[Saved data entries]
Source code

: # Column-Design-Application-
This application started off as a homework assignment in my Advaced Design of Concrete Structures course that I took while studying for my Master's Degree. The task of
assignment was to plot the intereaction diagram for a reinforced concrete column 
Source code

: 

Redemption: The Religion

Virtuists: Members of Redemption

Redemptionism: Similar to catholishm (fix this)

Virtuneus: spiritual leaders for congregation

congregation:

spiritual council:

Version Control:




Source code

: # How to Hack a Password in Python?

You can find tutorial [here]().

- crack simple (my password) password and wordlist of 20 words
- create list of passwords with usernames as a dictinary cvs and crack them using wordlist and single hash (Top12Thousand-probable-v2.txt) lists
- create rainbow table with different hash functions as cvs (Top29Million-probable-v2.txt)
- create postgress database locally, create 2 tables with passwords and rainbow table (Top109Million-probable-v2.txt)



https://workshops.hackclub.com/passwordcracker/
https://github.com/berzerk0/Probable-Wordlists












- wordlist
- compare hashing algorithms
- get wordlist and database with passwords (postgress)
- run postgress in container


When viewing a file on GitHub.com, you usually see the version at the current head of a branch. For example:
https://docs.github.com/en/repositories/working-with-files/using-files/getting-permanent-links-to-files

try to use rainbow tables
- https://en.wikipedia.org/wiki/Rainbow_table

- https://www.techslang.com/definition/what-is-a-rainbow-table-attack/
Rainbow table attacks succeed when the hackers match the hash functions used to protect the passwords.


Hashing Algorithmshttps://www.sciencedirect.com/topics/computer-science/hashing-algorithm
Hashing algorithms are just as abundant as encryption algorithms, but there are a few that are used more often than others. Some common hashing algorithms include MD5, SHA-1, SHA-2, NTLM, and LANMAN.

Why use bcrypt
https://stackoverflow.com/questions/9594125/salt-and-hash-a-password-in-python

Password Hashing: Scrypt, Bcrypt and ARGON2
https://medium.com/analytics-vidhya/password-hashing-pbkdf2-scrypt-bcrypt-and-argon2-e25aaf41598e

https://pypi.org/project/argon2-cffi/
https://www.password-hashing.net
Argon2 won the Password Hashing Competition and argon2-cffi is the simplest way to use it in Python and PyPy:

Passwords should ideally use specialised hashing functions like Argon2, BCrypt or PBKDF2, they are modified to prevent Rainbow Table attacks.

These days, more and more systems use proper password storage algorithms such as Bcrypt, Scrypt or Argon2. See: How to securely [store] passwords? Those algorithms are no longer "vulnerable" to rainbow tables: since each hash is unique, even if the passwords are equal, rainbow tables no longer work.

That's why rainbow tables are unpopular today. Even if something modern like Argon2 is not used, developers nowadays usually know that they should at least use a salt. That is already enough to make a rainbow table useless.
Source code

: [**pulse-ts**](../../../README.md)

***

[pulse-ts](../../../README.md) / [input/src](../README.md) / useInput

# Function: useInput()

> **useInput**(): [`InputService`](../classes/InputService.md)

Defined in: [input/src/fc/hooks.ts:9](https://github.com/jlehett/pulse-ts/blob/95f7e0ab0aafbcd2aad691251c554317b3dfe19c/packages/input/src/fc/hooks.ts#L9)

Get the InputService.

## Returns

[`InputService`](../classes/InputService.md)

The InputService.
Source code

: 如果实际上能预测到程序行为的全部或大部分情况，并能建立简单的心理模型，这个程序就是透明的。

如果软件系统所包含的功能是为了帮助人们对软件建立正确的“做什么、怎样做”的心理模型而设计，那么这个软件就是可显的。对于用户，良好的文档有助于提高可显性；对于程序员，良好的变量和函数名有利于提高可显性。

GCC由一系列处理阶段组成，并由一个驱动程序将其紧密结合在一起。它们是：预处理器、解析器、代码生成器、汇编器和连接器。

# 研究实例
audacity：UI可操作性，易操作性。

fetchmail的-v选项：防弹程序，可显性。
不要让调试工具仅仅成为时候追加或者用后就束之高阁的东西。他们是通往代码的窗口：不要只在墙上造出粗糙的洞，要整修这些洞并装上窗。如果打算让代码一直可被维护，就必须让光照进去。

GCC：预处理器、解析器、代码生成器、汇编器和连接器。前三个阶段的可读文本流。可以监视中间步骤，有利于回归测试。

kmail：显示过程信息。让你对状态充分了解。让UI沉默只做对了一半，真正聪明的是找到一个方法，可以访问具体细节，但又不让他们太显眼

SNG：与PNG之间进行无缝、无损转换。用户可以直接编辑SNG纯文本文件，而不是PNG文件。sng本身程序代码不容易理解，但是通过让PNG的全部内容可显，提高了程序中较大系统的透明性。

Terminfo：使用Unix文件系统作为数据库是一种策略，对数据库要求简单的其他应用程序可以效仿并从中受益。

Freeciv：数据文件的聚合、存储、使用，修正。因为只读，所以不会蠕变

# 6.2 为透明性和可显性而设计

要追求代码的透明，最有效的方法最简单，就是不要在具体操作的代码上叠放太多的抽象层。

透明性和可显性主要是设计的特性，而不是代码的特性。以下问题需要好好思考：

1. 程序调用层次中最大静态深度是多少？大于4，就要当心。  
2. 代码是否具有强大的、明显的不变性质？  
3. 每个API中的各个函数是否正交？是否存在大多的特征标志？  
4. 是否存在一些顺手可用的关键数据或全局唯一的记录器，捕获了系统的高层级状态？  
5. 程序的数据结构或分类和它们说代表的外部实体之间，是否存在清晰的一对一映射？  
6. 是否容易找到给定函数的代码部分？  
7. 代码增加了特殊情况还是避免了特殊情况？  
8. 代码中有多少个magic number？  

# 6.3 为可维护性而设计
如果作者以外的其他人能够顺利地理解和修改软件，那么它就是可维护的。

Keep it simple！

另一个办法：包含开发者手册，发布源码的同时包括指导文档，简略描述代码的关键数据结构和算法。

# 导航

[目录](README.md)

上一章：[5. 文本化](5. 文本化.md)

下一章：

Job: Copy all the records exactly so that no character differs from the source.

Answer to the exercise:
Source code

: # Column-Design-Application-
This application started off as a homework assignment in my Advaced Design of Concrete Structures course that I took while studying for my Master's Degree. The task of
assignment was to plot the intereaction diagram for a reinforced concrete column 
Source code

: 

Redemption: The Religion

Virtuists: Members of Redemption

Redemptionism: Similar to catholishm (fix this)

Virtuneus: spiritual leaders for congregation

congregation:

spiritual council:

Version Control:




Source code

: # How to Hack a Password in Python?

You can find tutorial [here]().

- crack simple (my password) password and wordlist of 20 words
- create list of passwords with usernames as a dictinary cvs and crack them using wordlist and single hash (Top12Thousand-probable-v2.txt) lists
- create rainbow table with different hash functions as cvs (Top29Million-probable-v2.txt)
- create postgress database locally, create 2 tables with passwords and rainbow table (Top109Million-probable-v2.txt)



https://workshops.hackclub.com/passwordcracker/
https://github.com/berzerk0/Probable-Wordlists












- wordlist
- compare hashing algorithms
- get wordlist and database with passwords (postgress)
- run postgress in container


When viewing a file on GitHub.com, you usually see the version at the current head of a branch. For example:
https://docs.github.com/en/repositories/working-with-files/using-files/getting-permanent-links-to-files

try to use rainbow tables
- https://en.wikipedia.org/wiki/Rainbow_table

- https://www.techslang.com/definition/what-is-a-rainbow-table-attack/
Rainbow table attacks succeed when the hackers match the hash functions used to protect the passwords.


Hashing Algorithmshttps://www.sciencedirect.com/topics/computer-science/hashing-algorithm
Hashing algorithms are just as abundant as encryption algorithms, but there are a few that are used more often than others. Some common hashing algorithms include MD5, SHA-1, SHA-2, NTLM, and LANMAN.

Why use bcrypt
https://stackoverflow.com/questions/9594125/salt-and-hash-a-password-in-python

Password Hashing: Scrypt, Bcrypt and ARGON2
https://medium.com/analytics-vidhya/password-hashing-pbkdf2-scrypt-bcrypt-and-argon2-e25aaf41598e

https://pypi.org/project/argon2-cffi/
https://www.password-hashing.net
Argon2 won the Password Hashing Competition and argon2-cffi is the simplest way to use it in Python and PyPy:

Passwords should ideally use specialised hashing functions like Argon2, BCrypt or PBKDF2, they are modified to prevent Rainbow Table attacks.

These days, more and more systems use proper password storage algorithms such as Bcrypt, Scrypt or Argon2. See: How to securely [store] passwords? Those algorithms are no longer "vulnerable" to rainbow tables: since each hash is unique, even if the passwords are equal, rainbow tables no longer work.

That's why rainbow tables are unpopular today. Even if something modern like Argon2 is not used, developers nowadays usually know that they should at least use a salt. That is already enough to make a rainbow table useless.
Source code

: [**pulse-ts**](../../../README.md)

***

[pulse-ts](../../../README.md) / [input/src](../README.md) / useInput

# Function: useInput()

> **useInput**(): [`InputService`](../classes/InputService.md)

Defined in: [input/src/fc/hooks.ts:9](https://github.com/jlehett/pulse-ts/blob/95f7e0ab0aafbcd2aad691251c554317b3dfe19c/packages/input/src/fc/hooks.ts#L9)

Get the InputService.

## Returns

[`InputService`](../classes/InputService.md)

The InputService.
Source code

: 如果实际上能预测到程序行为的全部或大部分情况，并能建立简单的心理模型，这个程序就是透明的。

如果软件系统所包含的功能是为了帮助人们对软件建立正确的“做什么、怎样做”的心理模型而设计，那么这个软件就是可显的。对于用户，良好的文档有助于提高可显性；对于程序员，良好的变量和函数名有利于提高可显性。

GCC由一系列处理阶段组成，并由一个驱动程序将其紧密结合在一起。它们是：预处理器、解析器、代码生成器、汇编器和连接器。

# 研究实例
audacity：UI可操作性，易操作性。

fetchmail的-v选项：防弹程序，可显性。
不要让调试工具仅仅成为时候追加或者用后就束之高阁的东西。他们是通往代码的窗口：不要只在墙上造出粗糙的洞，要整修这些洞并装上窗。如果打算让代码一直可被维护，就必须让光照进去。

GCC：预处理器、解析器、代码生成器、汇编器和连接器。前三个阶段的可读文本流。可以监视中间步骤，有利于回归测试。

kmail：显示过程信息。让你对状态充分了解。让UI沉默只做对了一半，真正聪明的是找到一个方法，可以访问具体细节，但又不让他们太显眼

SNG：与PNG之间进行无缝、无损转换。用户可以直接编辑SNG纯文本文件，而不是PNG文件。sng本身程序代码不容易理解，但是通过让PNG的全部内容可显，提高了程序中较大系统的透明性。

Terminfo：使用Unix文件系统作为数据库是一种策略，对数据库要求简单的其他应用程序可以效仿并从中受益。

Freeciv：数据文件的聚合、存储、使用，修正。因为只读，所以不会蠕变

# 6.2 为透明性和可显性而设计

要追求代码的透明，最有效的方法最简单，就是不要在具体操作的代码上叠放太多的抽象层。

透明性和可显性主要是设计的特性，而不是代码的特性。以下问题需要好好思考：

1. 程序调用层次中最大静态深度是多少？大于4，就要当心。  
2. 代码是否具有强大的、明显的不变性质？  
3. 每个API中的各个函数是否正交？是否存在大多的特征标志？  
4. 是否存在一些顺手可用的关键数据或全局唯一的记录器，捕获了系统的高层级状态？  
5. 程序的数据结构或分类和它们说代表的外部实体之间，是否存在清晰的一对一映射？  
6. 是否容易找到给定函数的代码部分？  
7. 代码增加了特殊情况还是避免了特殊情况？  
8. 代码中有多少个magic number？  

# 6.3 为可维护性而设计
如果作者以外的其他人能够顺利地理解和修改软件，那么它就是可维护的。

Keep it simple！

另一个办法：包含开发者手册，发布源码的同时包括指导文档，简略描述代码的关键数据结构和算法。

# 导航

[目录](README.md)

上一章：[5. 文本化](5. 文本化.md)

下一章：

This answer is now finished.